The petition can be viewed by clicking here
Powerlink: Different Acts necessary
In a statement sent in response to the questions about the why the project is seeking community status, and why developments are not required to operate under the same code of conduct standards as CSG developments, Powerlink provided the following statement to Beef Central:
“Powerlink Queensland is currently undertaking several projects to acquire transmission line easements and substation sites to support the development of natural mineral and energy resources in South West Queensland.
“Powerlink’s Manager Investment and Regulatory Strategies, Mr Terry Miller, said there was a significant difference in the nature of single site gas infrastructure, in comparison to continuous linear transmission infrastructure, meaning the processes which support the development of each are necessarily quite different.
““Like all developments, we need to seek planning approval and rights to use land, and the legislative framework that is followed to do this for transmission infrastructure is to seek planning approvals under the Sustainable Planning Act 2009 and acquire easements and substation sites under the Acquisition of Land Act 1967 (ALA),” Mr Miller said.
““Powerlink uses this approach for all transmission projects, regardless of whether they are a project initiated by Powerlink, or by a major industrial customer such as a coal seam gas company, as they provide a consistent and transparent legislative framework that ensures formal opportunities for stakeholder engagement,” he said.
““In regard to future transmission infrastructure in the region between Wandoan, Fairview and Blythdale, we are at the very early stages of these processes, which includes engaging with potentially affected landowners to ensure they understand Powerlink’s process and gather important initial information to be included in Environmental Impact Assessments (EIA). Importantly, the EIA process includes multiple and formal opportunities for comprehensive consultation.
““It is always Powerlink’s preference to seek agreement from landowners to undertake environmental studies and investigations on their properties, and to date over 80pc of potentially affected landowners have allowed Powerlink and our environmental consultants to conduct this work. We sincerely appreciate the willingness of these community members to work with us.
““We continue to discuss access with a number of landowners. However, if despite our genuine attempts, should we ultimately not be able to resolve the situation, to enable the project to progress Powerlink follows the correct legal process and seeks entry in accordance with the ALA.”
“Mr Miller also said Powerlink understands landowners’ interest in compensation and weed management.
““The ALA guarantees the landowner’s right to compensation in law and ensures that compensation is based on fair market value assessment and includes consideration of the number of transmission structures and any easement restrictions on the operation of the property.
“Powerlink works with landowners during the project process to establish the compensation amount in accordance with the ALA, however this is simply not able to commence until the final alignment and location of towers and any affect on property operation is able to be determined, which is much later in the process.”
“Under the ALA compensation must not be paid until after the easement or site is gazetted.
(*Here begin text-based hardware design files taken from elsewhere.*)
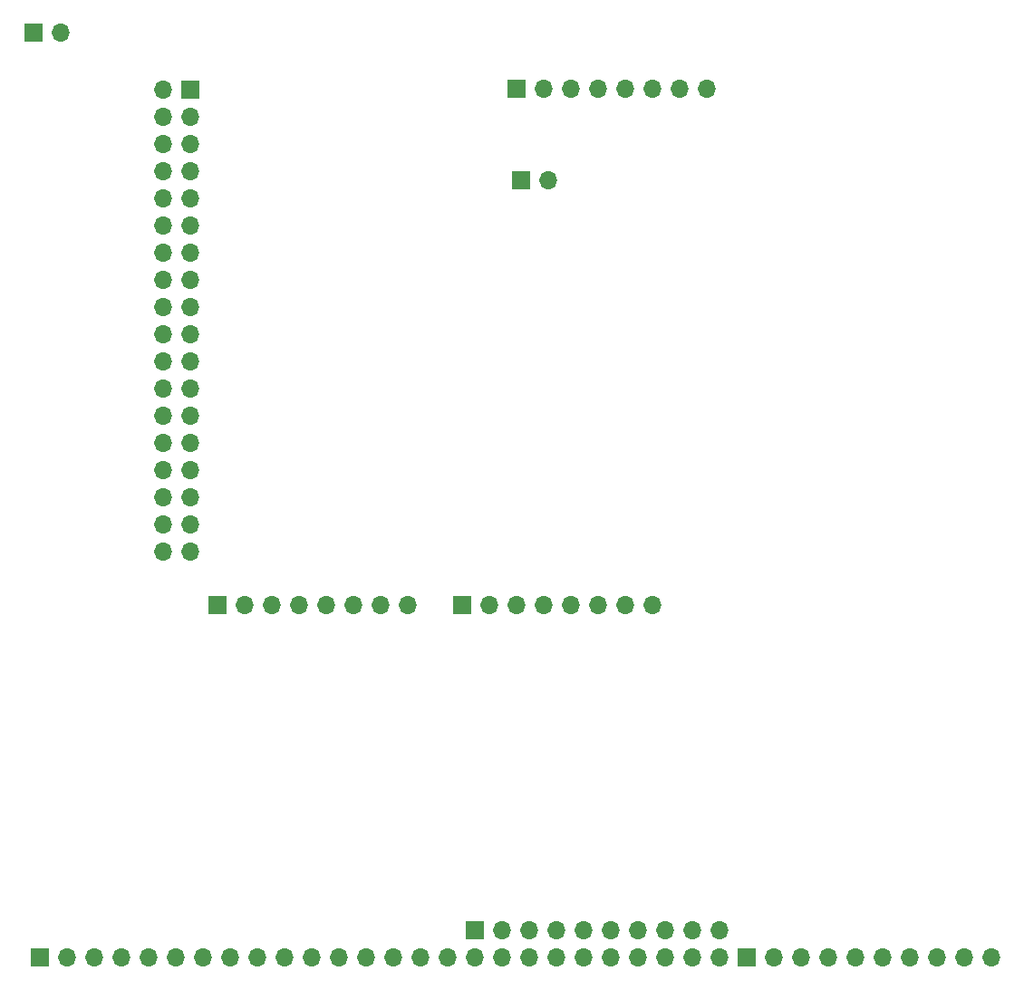
<source format=gbr>
%TF.GenerationSoftware,KiCad,Pcbnew,6.0.11+dfsg-1*%
%TF.CreationDate,2025-10-30T18:12:22+01:00*%
%TF.ProjectId,arduino,61726475-696e-46f2-9e6b-696361645f70,rev?*%
%TF.SameCoordinates,Original*%
%TF.FileFunction,Soldermask,Bot*%
%TF.FilePolarity,Negative*%
%FSLAX46Y46*%
G04 Gerber Fmt 4.6, Leading zero omitted, Abs format (unit mm)*
G04 Created by KiCad (PCBNEW 6.0.11+dfsg-1) date 2025-10-30 18:12:22*
%MOMM*%
%LPD*%
G01*
G04 APERTURE LIST*
%ADD10R,1.700000X1.700000*%
%ADD11O,1.700000X1.700000*%
G04 APERTURE END LIST*
D10*
%TO.C,REF\u002A\u002A*%
X106822000Y-97892000D03*
D11*
X109362000Y-97892000D03*
X111902000Y-97892000D03*
X114442000Y-97892000D03*
X116982000Y-97892000D03*
X119522000Y-97892000D03*
X122062000Y-97892000D03*
X124602000Y-97892000D03*
%TD*%
D10*
%TO.C,5V*%
X89611200Y-44348400D03*
D11*
X92151200Y-44348400D03*
%TD*%
D10*
%TO.C,REF\u002A\u002A*%
X104287000Y-49672000D03*
D11*
X101747000Y-49672000D03*
X104287000Y-52212000D03*
X101747000Y-52212000D03*
X104287000Y-54752000D03*
X101747000Y-54752000D03*
X104287000Y-57292000D03*
X101747000Y-57292000D03*
X104287000Y-59832000D03*
X101747000Y-59832000D03*
X104287000Y-62372000D03*
X101747000Y-62372000D03*
X104287000Y-64912000D03*
X101747000Y-64912000D03*
X104287000Y-67452000D03*
X101747000Y-67452000D03*
X104287000Y-69992000D03*
X101747000Y-69992000D03*
X104287000Y-72532000D03*
X101747000Y-72532000D03*
X104287000Y-75072000D03*
X101747000Y-75072000D03*
X104287000Y-77612000D03*
X101747000Y-77612000D03*
X104287000Y-80152000D03*
X101747000Y-80152000D03*
X104287000Y-82692000D03*
X101747000Y-82692000D03*
X104287000Y-85232000D03*
X101747000Y-85232000D03*
X104287000Y-87772000D03*
X101747000Y-87772000D03*
X104287000Y-90312000D03*
X101747000Y-90312000D03*
X104287000Y-92852000D03*
X101747000Y-92852000D03*
%TD*%
D10*
%TO.C,REF\u002A\u002A*%
X135128000Y-58166000D03*
D11*
X137668000Y-58166000D03*
%TD*%
D10*
%TO.C,REF\u002A\u002A*%
X129682000Y-97892000D03*
D11*
X132222000Y-97892000D03*
X134762000Y-97892000D03*
X137302000Y-97892000D03*
X139842000Y-97892000D03*
X142382000Y-97892000D03*
X144922000Y-97892000D03*
X147462000Y-97892000D03*
%TD*%
D10*
%TO.C,REF\u002A\u002A*%
X130810000Y-128270000D03*
D11*
X130810000Y-130810000D03*
X133350000Y-128270000D03*
X133350000Y-130810000D03*
X135890000Y-128270000D03*
X135890000Y-130810000D03*
X138430000Y-128270000D03*
X138430000Y-130810000D03*
X140970000Y-128270000D03*
X140970000Y-130810000D03*
X143510000Y-128270000D03*
X143510000Y-130810000D03*
X146050000Y-128270000D03*
X146050000Y-130810000D03*
X148590000Y-128270000D03*
X148590000Y-130810000D03*
X151130000Y-128270000D03*
X151130000Y-130810000D03*
X153670000Y-128270000D03*
X153670000Y-130810000D03*
%TD*%
D10*
%TO.C,REF\u002A\u002A*%
X134762000Y-49632000D03*
D11*
X137302000Y-49632000D03*
X139842000Y-49632000D03*
X142382000Y-49632000D03*
X144922000Y-49632000D03*
X147462000Y-49632000D03*
X150002000Y-49632000D03*
X152542000Y-49632000D03*
%TD*%
D10*
%TO.C,REF\u002A\u002A*%
X90170000Y-130810000D03*
D11*
X92710000Y-130810000D03*
X95250000Y-130810000D03*
X97790000Y-130810000D03*
X100330000Y-130810000D03*
X102870000Y-130810000D03*
X105410000Y-130810000D03*
X107950000Y-130810000D03*
X110490000Y-130810000D03*
X113030000Y-130810000D03*
X115570000Y-130810000D03*
X118110000Y-130810000D03*
X120650000Y-130810000D03*
X123190000Y-130810000D03*
X125730000Y-130810000D03*
X128270000Y-130810000D03*
%TD*%
D10*
%TO.C,REF\u002A\u002A*%
X156210000Y-130810000D03*
D11*
X158750000Y-130810000D03*
X161290000Y-130810000D03*
X163830000Y-130810000D03*
X166370000Y-130810000D03*
X168910000Y-130810000D03*
X171450000Y-130810000D03*
X173990000Y-130810000D03*
X176530000Y-130810000D03*
X179070000Y-130810000D03*
%TD*%
M02*

</source>
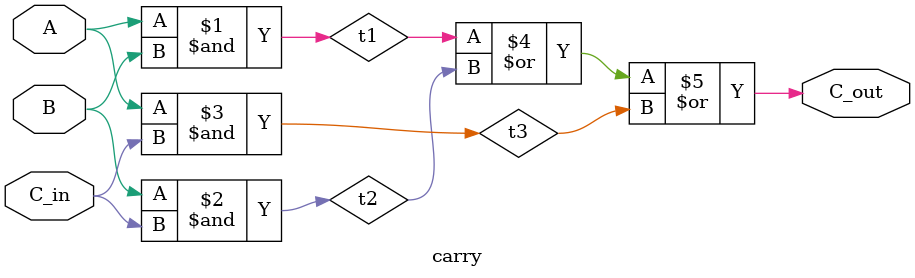
<source format=v>
module sum (S, A, B, C_in);
    input A, B, C_in;
    output S;
    wire t;

    xor x1 (t, A, B);
    xor x2 (S, t, C_in);
endmodule

module carry (C_out, A, B, C_in);
    input A, B, C_in;
    output C_out;
    wire t1, t2, t3;

    and a1 (t1, A, B);
    and a2 (t2, B, C_in);
    and a3 (t3, A, C_in);
    or o (C_out, t1, t2, t3);

endmodule
</source>
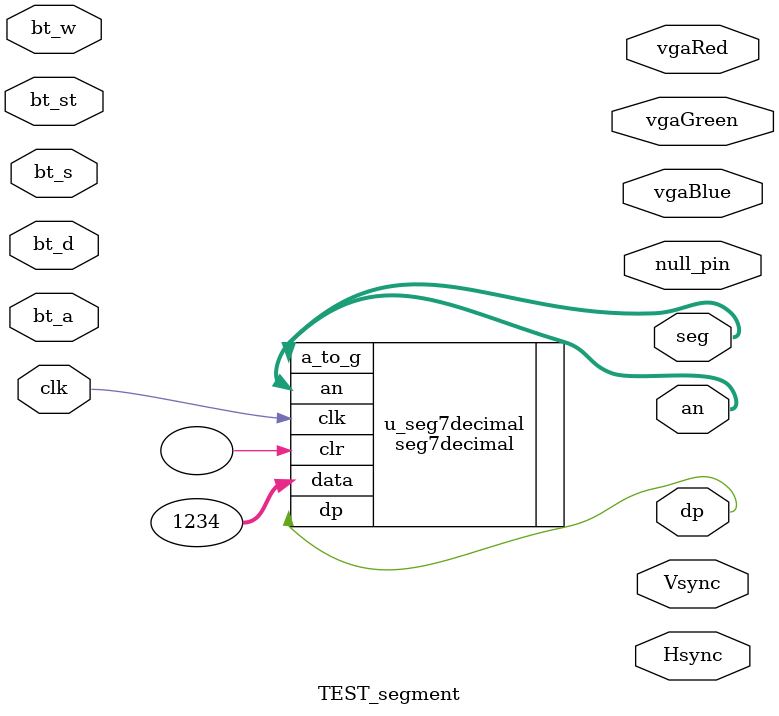
<source format=v>
/*=======================================================
Author				:				QiiNn
Email Address		:				ctlvie@gmail.com
Filename			:				TEST_segment.v
Date				:				2018-05-11
Description			:				For testing the segment display 

Modification History:
Date		By			Version		Description
----------------------------------------------------------
180510		QiiNn		1.0			Finish!
========================================================*/

module TEST_segment 
(
	input 					clk,
	
	input 					bt_w,
	input 					bt_a,
	input 					bt_s,
	input 					bt_d,
	input 					bt_st,
	
	output					Hsync,
	output					Vsync,
	output		[3:0]		vgaRed,
	output		[3:0]		vgaBlue,
	output		[3:0]		vgaGreen,
	output					null_pin,
	
	output		[3:0]		an,
	output		[6:0]		seg,
	output					dp
);

	
seg7decimal u_seg7decimal(

	.data		(1234),
	.clk	(clk),
	.clr	(),
    .a_to_g	(seg),
    .an		(an),
    .dp		(dp) 
	 );
endmodule
</source>
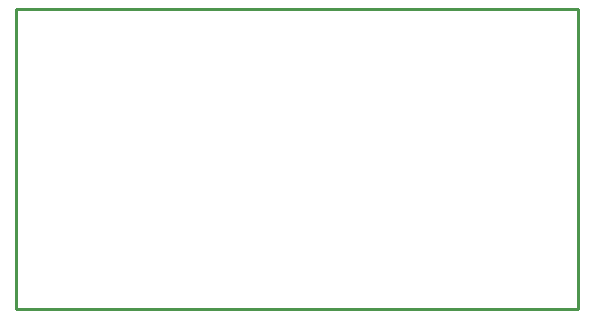
<source format=gbr>
G04 start of page 4 for group 2 idx 2 *
G04 Title: (unknown), outline *
G04 Creator: pcb 20140316 *
G04 CreationDate: Thu 30 Aug 2018 07:28:31 PM GMT UTC *
G04 For: railfan *
G04 Format: Gerber/RS-274X *
G04 PCB-Dimensions (mil): 1875.00 1000.00 *
G04 PCB-Coordinate-Origin: lower left *
%MOIN*%
%FSLAX25Y25*%
%LNOUTLINE*%
%ADD47C,0.0100*%
G54D47*X0Y100000D02*X187500D01*
Y0D01*
X0D01*
Y100000D01*
M02*

</source>
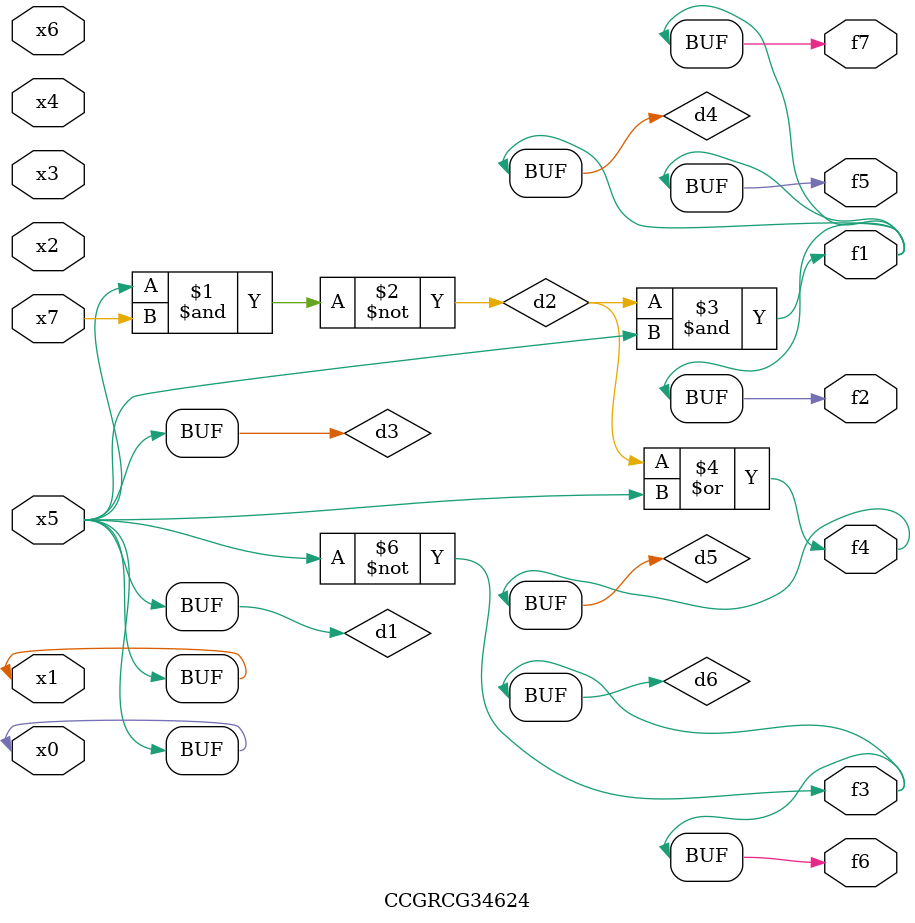
<source format=v>
module CCGRCG34624(
	input x0, x1, x2, x3, x4, x5, x6, x7,
	output f1, f2, f3, f4, f5, f6, f7
);

	wire d1, d2, d3, d4, d5, d6;

	buf (d1, x0, x5);
	nand (d2, x5, x7);
	buf (d3, x0, x1);
	and (d4, d2, d3);
	or (d5, d2, d3);
	nor (d6, d1, d3);
	assign f1 = d4;
	assign f2 = d4;
	assign f3 = d6;
	assign f4 = d5;
	assign f5 = d4;
	assign f6 = d6;
	assign f7 = d4;
endmodule

</source>
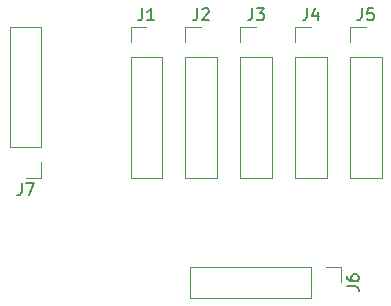
<source format=gbr>
%TF.GenerationSoftware,KiCad,Pcbnew,7.0.8*%
%TF.CreationDate,2023-12-26T11:26:10-03:00*%
%TF.ProjectId,teste2,74657374-6532-42e6-9b69-6361645f7063,rev?*%
%TF.SameCoordinates,Original*%
%TF.FileFunction,Legend,Top*%
%TF.FilePolarity,Positive*%
%FSLAX45Y45*%
G04 Gerber Fmt 4.5, Leading zero omitted, Abs format (unit mm)*
G04 Created by KiCad (PCBNEW 7.0.8) date 2023-12-26 11:26:10*
%MOMM*%
%LPD*%
G01*
G04 APERTURE LIST*
%ADD10C,0.150000*%
%ADD11C,0.120000*%
G04 APERTURE END LIST*
D10*
X14827667Y-5808482D02*
X14827667Y-5879910D01*
X14827667Y-5879910D02*
X14822905Y-5894196D01*
X14822905Y-5894196D02*
X14813381Y-5903720D01*
X14813381Y-5903720D02*
X14799095Y-5908482D01*
X14799095Y-5908482D02*
X14789571Y-5908482D01*
X14918143Y-5841815D02*
X14918143Y-5908482D01*
X14894333Y-5803720D02*
X14870524Y-5875148D01*
X14870524Y-5875148D02*
X14932428Y-5875148D01*
X14362667Y-5808482D02*
X14362667Y-5879910D01*
X14362667Y-5879910D02*
X14357905Y-5894196D01*
X14357905Y-5894196D02*
X14348381Y-5903720D01*
X14348381Y-5903720D02*
X14334095Y-5908482D01*
X14334095Y-5908482D02*
X14324571Y-5908482D01*
X14400762Y-5808482D02*
X14462667Y-5808482D01*
X14462667Y-5808482D02*
X14429333Y-5846577D01*
X14429333Y-5846577D02*
X14443619Y-5846577D01*
X14443619Y-5846577D02*
X14453143Y-5851339D01*
X14453143Y-5851339D02*
X14457905Y-5856101D01*
X14457905Y-5856101D02*
X14462667Y-5865625D01*
X14462667Y-5865625D02*
X14462667Y-5889434D01*
X14462667Y-5889434D02*
X14457905Y-5898958D01*
X14457905Y-5898958D02*
X14453143Y-5903720D01*
X14453143Y-5903720D02*
X14443619Y-5908482D01*
X14443619Y-5908482D02*
X14415048Y-5908482D01*
X14415048Y-5908482D02*
X14405524Y-5903720D01*
X14405524Y-5903720D02*
X14400762Y-5898958D01*
X13897667Y-5808482D02*
X13897667Y-5879910D01*
X13897667Y-5879910D02*
X13892905Y-5894196D01*
X13892905Y-5894196D02*
X13883381Y-5903720D01*
X13883381Y-5903720D02*
X13869095Y-5908482D01*
X13869095Y-5908482D02*
X13859571Y-5908482D01*
X13940524Y-5818006D02*
X13945286Y-5813244D01*
X13945286Y-5813244D02*
X13954809Y-5808482D01*
X13954809Y-5808482D02*
X13978619Y-5808482D01*
X13978619Y-5808482D02*
X13988143Y-5813244D01*
X13988143Y-5813244D02*
X13992905Y-5818006D01*
X13992905Y-5818006D02*
X13997667Y-5827529D01*
X13997667Y-5827529D02*
X13997667Y-5837053D01*
X13997667Y-5837053D02*
X13992905Y-5851339D01*
X13992905Y-5851339D02*
X13935762Y-5908482D01*
X13935762Y-5908482D02*
X13997667Y-5908482D01*
X12412667Y-7290482D02*
X12412667Y-7361910D01*
X12412667Y-7361910D02*
X12407905Y-7376196D01*
X12407905Y-7376196D02*
X12398381Y-7385720D01*
X12398381Y-7385720D02*
X12384095Y-7390482D01*
X12384095Y-7390482D02*
X12374571Y-7390482D01*
X12450762Y-7290482D02*
X12517428Y-7290482D01*
X12517428Y-7290482D02*
X12474571Y-7390482D01*
X15164482Y-8161333D02*
X15235910Y-8161333D01*
X15235910Y-8161333D02*
X15250196Y-8166095D01*
X15250196Y-8166095D02*
X15259720Y-8175619D01*
X15259720Y-8175619D02*
X15264482Y-8189905D01*
X15264482Y-8189905D02*
X15264482Y-8199428D01*
X15164482Y-8070857D02*
X15164482Y-8089905D01*
X15164482Y-8089905D02*
X15169244Y-8099428D01*
X15169244Y-8099428D02*
X15174006Y-8104190D01*
X15174006Y-8104190D02*
X15188291Y-8113714D01*
X15188291Y-8113714D02*
X15207339Y-8118476D01*
X15207339Y-8118476D02*
X15245434Y-8118476D01*
X15245434Y-8118476D02*
X15254958Y-8113714D01*
X15254958Y-8113714D02*
X15259720Y-8108952D01*
X15259720Y-8108952D02*
X15264482Y-8099428D01*
X15264482Y-8099428D02*
X15264482Y-8080381D01*
X15264482Y-8080381D02*
X15259720Y-8070857D01*
X15259720Y-8070857D02*
X15254958Y-8066095D01*
X15254958Y-8066095D02*
X15245434Y-8061333D01*
X15245434Y-8061333D02*
X15221625Y-8061333D01*
X15221625Y-8061333D02*
X15212101Y-8066095D01*
X15212101Y-8066095D02*
X15207339Y-8070857D01*
X15207339Y-8070857D02*
X15202577Y-8080381D01*
X15202577Y-8080381D02*
X15202577Y-8099428D01*
X15202577Y-8099428D02*
X15207339Y-8108952D01*
X15207339Y-8108952D02*
X15212101Y-8113714D01*
X15212101Y-8113714D02*
X15221625Y-8118476D01*
X15292667Y-5808482D02*
X15292667Y-5879910D01*
X15292667Y-5879910D02*
X15287905Y-5894196D01*
X15287905Y-5894196D02*
X15278381Y-5903720D01*
X15278381Y-5903720D02*
X15264095Y-5908482D01*
X15264095Y-5908482D02*
X15254571Y-5908482D01*
X15387905Y-5808482D02*
X15340286Y-5808482D01*
X15340286Y-5808482D02*
X15335524Y-5856101D01*
X15335524Y-5856101D02*
X15340286Y-5851339D01*
X15340286Y-5851339D02*
X15349809Y-5846577D01*
X15349809Y-5846577D02*
X15373619Y-5846577D01*
X15373619Y-5846577D02*
X15383143Y-5851339D01*
X15383143Y-5851339D02*
X15387905Y-5856101D01*
X15387905Y-5856101D02*
X15392667Y-5865625D01*
X15392667Y-5865625D02*
X15392667Y-5889434D01*
X15392667Y-5889434D02*
X15387905Y-5898958D01*
X15387905Y-5898958D02*
X15383143Y-5903720D01*
X15383143Y-5903720D02*
X15373619Y-5908482D01*
X15373619Y-5908482D02*
X15349809Y-5908482D01*
X15349809Y-5908482D02*
X15340286Y-5903720D01*
X15340286Y-5903720D02*
X15335524Y-5898958D01*
X13432667Y-5808482D02*
X13432667Y-5879910D01*
X13432667Y-5879910D02*
X13427905Y-5894196D01*
X13427905Y-5894196D02*
X13418381Y-5903720D01*
X13418381Y-5903720D02*
X13404095Y-5908482D01*
X13404095Y-5908482D02*
X13394571Y-5908482D01*
X13532667Y-5908482D02*
X13475524Y-5908482D01*
X13504095Y-5908482D02*
X13504095Y-5808482D01*
X13504095Y-5808482D02*
X13494571Y-5822768D01*
X13494571Y-5822768D02*
X13485048Y-5832291D01*
X13485048Y-5832291D02*
X13475524Y-5837053D01*
D11*
%TO.C,J4*%
X14728000Y-5963000D02*
X14861000Y-5963000D01*
X14728000Y-6096000D02*
X14728000Y-5963000D01*
X14728000Y-6223000D02*
X14728000Y-7245000D01*
X14728000Y-6223000D02*
X14994000Y-6223000D01*
X14728000Y-7245000D02*
X14994000Y-7245000D01*
X14994000Y-6223000D02*
X14994000Y-7245000D01*
%TO.C,J3*%
X14263000Y-5963000D02*
X14396000Y-5963000D01*
X14263000Y-6096000D02*
X14263000Y-5963000D01*
X14263000Y-6223000D02*
X14263000Y-7245000D01*
X14263000Y-6223000D02*
X14529000Y-6223000D01*
X14263000Y-7245000D02*
X14529000Y-7245000D01*
X14529000Y-6223000D02*
X14529000Y-7245000D01*
%TO.C,J2*%
X13798000Y-5963000D02*
X13931000Y-5963000D01*
X13798000Y-6096000D02*
X13798000Y-5963000D01*
X13798000Y-6223000D02*
X13798000Y-7245000D01*
X13798000Y-6223000D02*
X14064000Y-6223000D01*
X13798000Y-7245000D02*
X14064000Y-7245000D01*
X14064000Y-6223000D02*
X14064000Y-7245000D01*
%TO.C,J7*%
X12579000Y-7245000D02*
X12446000Y-7245000D01*
X12579000Y-7112000D02*
X12579000Y-7245000D01*
X12579000Y-6985000D02*
X12579000Y-5963000D01*
X12579000Y-6985000D02*
X12313000Y-6985000D01*
X12579000Y-5963000D02*
X12313000Y-5963000D01*
X12313000Y-6985000D02*
X12313000Y-5963000D01*
%TO.C,J6*%
X15119000Y-7995000D02*
X15119000Y-8128000D01*
X14986000Y-7995000D02*
X15119000Y-7995000D01*
X14859000Y-7995000D02*
X13837000Y-7995000D01*
X14859000Y-7995000D02*
X14859000Y-8261000D01*
X13837000Y-7995000D02*
X13837000Y-8261000D01*
X14859000Y-8261000D02*
X13837000Y-8261000D01*
%TO.C,J5*%
X15193000Y-5963000D02*
X15326000Y-5963000D01*
X15193000Y-6096000D02*
X15193000Y-5963000D01*
X15193000Y-6223000D02*
X15193000Y-7245000D01*
X15193000Y-6223000D02*
X15459000Y-6223000D01*
X15193000Y-7245000D02*
X15459000Y-7245000D01*
X15459000Y-6223000D02*
X15459000Y-7245000D01*
%TO.C,J1*%
X13333000Y-5963000D02*
X13466000Y-5963000D01*
X13333000Y-6096000D02*
X13333000Y-5963000D01*
X13333000Y-6223000D02*
X13333000Y-7245000D01*
X13333000Y-6223000D02*
X13599000Y-6223000D01*
X13333000Y-7245000D02*
X13599000Y-7245000D01*
X13599000Y-6223000D02*
X13599000Y-7245000D01*
%TD*%
M02*

</source>
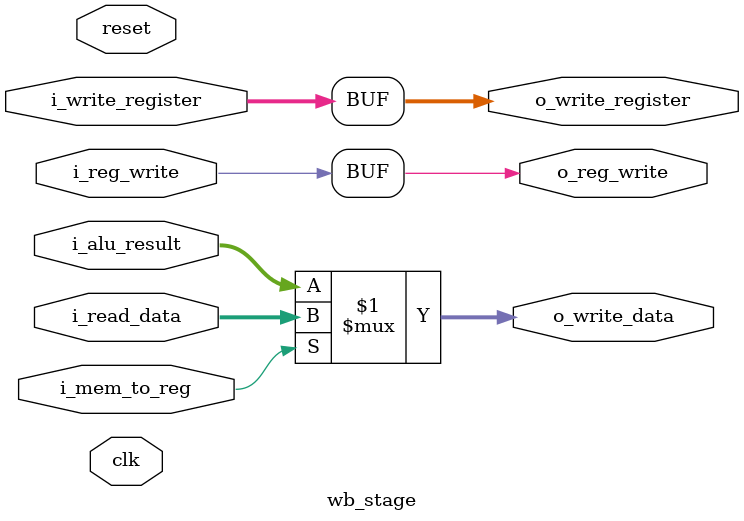
<source format=v>
`timescale 1ns / 1ps
`include "../mips_pkg.vh"

module wb_stage(
  input  wire        clk,
  input  wire        reset,
  
  // Entradas desde MEM/WB
  input  wire [31:0] i_alu_result,     // Resultado de la ALU
  input  wire [31:0] i_read_data,      // Dato leído de memoria
  input  wire [4:0]  i_write_register, // Registro destino
  input  wire        i_reg_write,      // Control de escritura en registros
  input  wire        i_mem_to_reg,     // Selección entre ALU o memoria
  
  // Salidas para retroalimentación
  output wire [31:0] o_write_data,     // Dato a escribir en el banco de registros
  output wire [4:0]  o_write_register, // Registro destino
  output wire        o_reg_write       // Control de escritura en registros
);

  // Selecciona el dato a escribir en el banco de registros
  assign o_write_data = (i_mem_to_reg) ? i_read_data : i_alu_result;
  
  // Propagar las señales de control
  assign o_write_register = i_write_register;
  assign o_reg_write = i_reg_write;

endmodule

</source>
After this occurs, Powerlink seeks to pay compensation claims as soon as compensation settlements are agreed.
““When accessing properties, Powerlink and its representatives follow Powerlink’s weed management protocol, which includes measures to minimise the risk of weed spread, including appropriate vehicle washdown procedures,” Mr Miller said.
“Powerlink has also looked into a claim of unauthorised land access and does not believe that such access occurred and is currently seeking to discuss the matter further with the property owner that made the complaint.
“Powerlink invites enquiries and input from affected landowners, stakeholders and members of the community. Community members can find more information at www.powerlink.com.au or on Freecall 1800 365 369.”